● EXERCISE AIM
In the records, find each line where "neck" occurs, and copy it.

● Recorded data
+-------+
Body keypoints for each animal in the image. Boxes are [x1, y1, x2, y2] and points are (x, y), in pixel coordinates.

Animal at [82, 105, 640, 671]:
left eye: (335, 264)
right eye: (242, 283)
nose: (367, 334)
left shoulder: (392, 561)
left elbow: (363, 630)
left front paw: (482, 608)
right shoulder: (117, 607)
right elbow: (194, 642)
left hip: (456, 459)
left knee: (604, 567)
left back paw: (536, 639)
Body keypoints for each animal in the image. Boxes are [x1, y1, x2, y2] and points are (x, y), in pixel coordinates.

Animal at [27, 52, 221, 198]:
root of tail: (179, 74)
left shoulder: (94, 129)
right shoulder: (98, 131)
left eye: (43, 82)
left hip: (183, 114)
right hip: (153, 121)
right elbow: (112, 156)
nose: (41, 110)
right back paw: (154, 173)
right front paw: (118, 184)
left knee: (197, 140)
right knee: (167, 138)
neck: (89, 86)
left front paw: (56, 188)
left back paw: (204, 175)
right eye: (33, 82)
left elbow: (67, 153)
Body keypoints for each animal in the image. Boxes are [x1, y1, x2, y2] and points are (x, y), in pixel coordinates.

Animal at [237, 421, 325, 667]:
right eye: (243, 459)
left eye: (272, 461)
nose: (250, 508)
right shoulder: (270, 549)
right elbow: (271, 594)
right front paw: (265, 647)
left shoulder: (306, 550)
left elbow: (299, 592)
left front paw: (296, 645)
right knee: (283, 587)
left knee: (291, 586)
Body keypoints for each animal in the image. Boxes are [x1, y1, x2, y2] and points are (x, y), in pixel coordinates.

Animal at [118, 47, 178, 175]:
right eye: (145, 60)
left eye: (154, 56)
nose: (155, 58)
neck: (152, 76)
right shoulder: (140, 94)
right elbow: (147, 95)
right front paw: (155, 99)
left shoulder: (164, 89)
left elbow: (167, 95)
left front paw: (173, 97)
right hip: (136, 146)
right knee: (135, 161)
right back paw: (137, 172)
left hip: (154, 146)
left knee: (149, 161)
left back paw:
+-------+
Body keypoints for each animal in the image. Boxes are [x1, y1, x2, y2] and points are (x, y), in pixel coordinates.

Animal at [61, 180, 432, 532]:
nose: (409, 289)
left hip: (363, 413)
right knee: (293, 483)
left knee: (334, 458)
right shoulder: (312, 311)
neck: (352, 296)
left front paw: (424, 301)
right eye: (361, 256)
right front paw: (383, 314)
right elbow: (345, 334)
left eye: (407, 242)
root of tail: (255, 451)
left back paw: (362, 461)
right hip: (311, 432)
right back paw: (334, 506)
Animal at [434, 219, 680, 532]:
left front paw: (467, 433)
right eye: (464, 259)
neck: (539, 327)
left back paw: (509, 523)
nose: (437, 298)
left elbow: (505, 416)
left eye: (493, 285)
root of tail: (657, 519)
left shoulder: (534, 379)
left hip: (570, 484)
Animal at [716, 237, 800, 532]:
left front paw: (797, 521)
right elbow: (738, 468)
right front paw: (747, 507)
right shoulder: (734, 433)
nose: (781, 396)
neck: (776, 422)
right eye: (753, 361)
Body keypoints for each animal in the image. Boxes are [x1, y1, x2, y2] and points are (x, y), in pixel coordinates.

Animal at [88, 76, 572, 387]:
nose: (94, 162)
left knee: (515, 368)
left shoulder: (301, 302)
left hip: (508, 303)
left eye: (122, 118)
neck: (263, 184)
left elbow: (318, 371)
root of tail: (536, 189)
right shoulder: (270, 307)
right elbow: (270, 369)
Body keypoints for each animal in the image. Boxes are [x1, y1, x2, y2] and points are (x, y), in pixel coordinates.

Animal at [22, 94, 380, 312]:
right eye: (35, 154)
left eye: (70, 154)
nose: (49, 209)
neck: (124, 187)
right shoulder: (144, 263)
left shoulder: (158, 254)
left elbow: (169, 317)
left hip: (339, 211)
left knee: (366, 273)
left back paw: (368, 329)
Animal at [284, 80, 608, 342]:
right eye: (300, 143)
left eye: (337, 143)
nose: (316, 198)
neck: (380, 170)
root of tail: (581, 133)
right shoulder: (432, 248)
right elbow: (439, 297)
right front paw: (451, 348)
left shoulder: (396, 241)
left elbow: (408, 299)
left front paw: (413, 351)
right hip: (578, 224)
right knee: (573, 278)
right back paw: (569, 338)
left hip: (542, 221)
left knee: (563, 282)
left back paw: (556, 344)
+-------+
● EXERCISE RESPONSE
neck: (89, 86)
neck: (152, 76)
neck: (352, 296)
neck: (539, 327)
neck: (776, 422)
neck: (263, 184)
neck: (124, 187)
neck: (380, 170)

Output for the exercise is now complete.